O título terá sido em parte uma sugestão de um amigo: na altura, quase todos os artistas blues eram Blind qualquer coisa - Blind Willie Johnson, Blind Boy Fuller, Blind Joe Taggart, etc. Chegou a criar uma história à volta da personagem fictícia que dá título ao disco, levando-o por vezes a palco, através da sua personificação - conduzido a palco pelo braço e de óculos escuros. A outra parte da justificação do título estará no mais antigo fascínio da humanidade: a morte. Aliás, Fahey dizia sentir um instinto mórbido na altura. É fácil acreditar, o génio do fingerpicking era um alcoólico com aquela atitude muito punk (muito antes de o punk existir) de desresponsabilização e do it yourself - aprendeu tudo sozinho e criou a sua própria editora quase exclusivamente para se editar a si próprio. 


Blind Joe Death foi gravado na sua casa, em Takoma Park, Maryland. Ainda hoje vive (e como vive!) para lá dela e daqueles míticos (e hoje caríssimos) 100 exemplares. 


sábado, 6 de setembro de 2014

[Fundo de Catálogo] Chuck Berry - After School Session (1957)
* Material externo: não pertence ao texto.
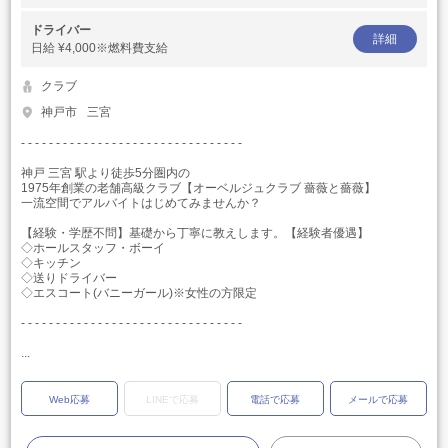
ドライバー
詳細
日給
¥4,000※燃料費支給
クラブ
神戸市
三宮
- - - - - - - - - - - - - - - - - - - - - - - - - - - - - - - -
神戸 三宮 駅より徒歩5分圏内の
1975年創業の老舗高級クラブ【オーベルジュクラブ 薔薇と薔薇】
一流空間でアルバイトはじめてみませんか？
【経験・学歴不問】基礎から丁寧に教えします。【経験者優遇】
◇ホールスタッフ・ボーイ
◇キッチン
◇送りドライバー
◇エスコート(バニーガール)※女性の方限定
- - - - - - - - - - - - - - - - - - - - - - - - - - - - - - - -
...
Web応募
LINEで応募
電話で応募
メールで応募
Quando After School Session "rebentou", Chuck Berry já tinha editado dois dos seus mais celebres singles, "Maybellen" (1955) e "Roll Over Beethoven" (1956). O álbum de estreia do preto que passava por branco na rádio foi gravado ao longo de dois anos e representou o segundo longa duração da Chess Records - o primeiro tinha sido o da banda sonora do filme Rock, Rock, Rock!, de onde saiu a icónica capa desta estreia.

Apadrinhado por Muddy Waters, Berry destaca-se no vestuário impecavelmente engomado e penteado milimetricamente trabalhado, mas o grande segredo está na forma como se mexia em palco - ora a tocar guitarra, com os pés e os joelhos a formarem um triângulo quase equilátero, ora quando se curva e aponta a guitarra como se de uma arma de fogo se tratasse - uma influência clara para Angus Young, o eterno "anão" dos AC/DC.



Reza a lenda que a mais famosa canção de After School Session e de todo o legado de Chuck Berry, "Roll Over Beethoven", é uma provocação à irmã que passava o tempo todo agarrada ao piano a tocar composições clássicas. Isto resume muito bem o legado de Berry: as suas canções são na verdade histórias - é-lhe muitas vezes atribuído o título de primeiro songwriter -, histórias que a música popular haveria de abraçar anos depois.

Dylan, os Stones, os Beatles, os AC/DC, Bruce Springsteen, só para citar de cabeça, foram todos tocados pela enorme influência do tipo singular e impecavelmente vestido que furava a América rascista cantando como um branco.